Tell a story to the world long enough and you will start to believe it yourself; the worst lies are the ones we tell ourselves. I disregarded obvious signs that my body was not working properly because I had “abs”; abs that made my story believable despite what acquiring them was doing to me mentally and physically.
Abs and money are the byproducts of being strong and being happy, not the other way around. When you dedicate your life in search of the truth, you end up acquiring the things you once thought were important by accident and ironically, you realize how unimportant they truly are. The pursuit of truth renders the opinions of others irrelevant because when you know you’re strong, you won’t be concerned with what others think. When you get there, life becomes fun again.
In the words of Matthew McConaughey, we need to be less impressed and more involved.

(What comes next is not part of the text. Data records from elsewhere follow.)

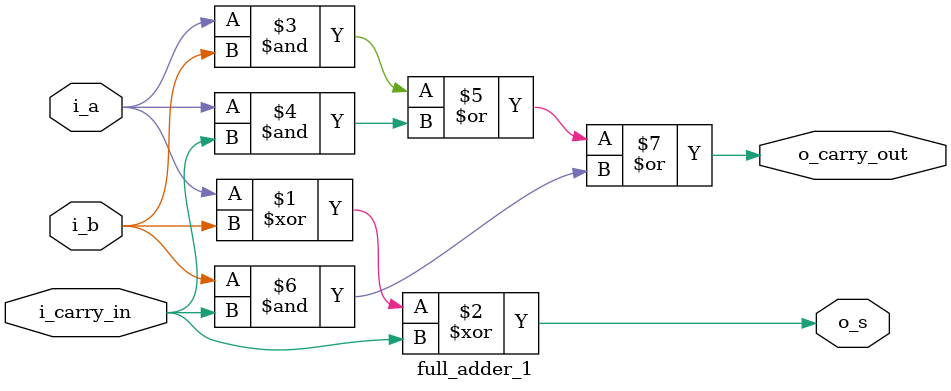
<source format=sv>
/**
 * 1-bit full adder.
 *
 * @param i_a input A.
 * @param i_b input B.
 * @param i_carry_in carry in.
 * @param o_s sum.
 * @param o_carry_out carry out.
 **/
module full_adder_1( input  logic i_a,
                     input  logic i_b,
                     input  logic i_carry_in,
                     output logic o_s,
                     output logic o_carry_out );
                     
  assign o_s = i_a ^ i_b ^ i_carry_in;
  assign o_carry_out = (i_a & i_b) | (i_a & i_carry_in) | (i_b & i_carry_in); 
  
  
endmodule

</source>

It’s easier to cultivate a character that pursues what already exists, than to wander naked into the wild everyday, uncertain of what will return. However, the former—complacency—will leave us empty.
In sum, the world is full of holes. Choose one, and dedicate your life to patching it for the sake of others. We must challenge the conventions that have brainwashed us into taking more from this world than we give. We must build a solid foundation, not a flimsy facade. We must be prepared to challenge and adjust our faith—everyday—so that overtime, we have curated the strongest human being we can be. Most importantly, we must love ourselves so we can love others even more.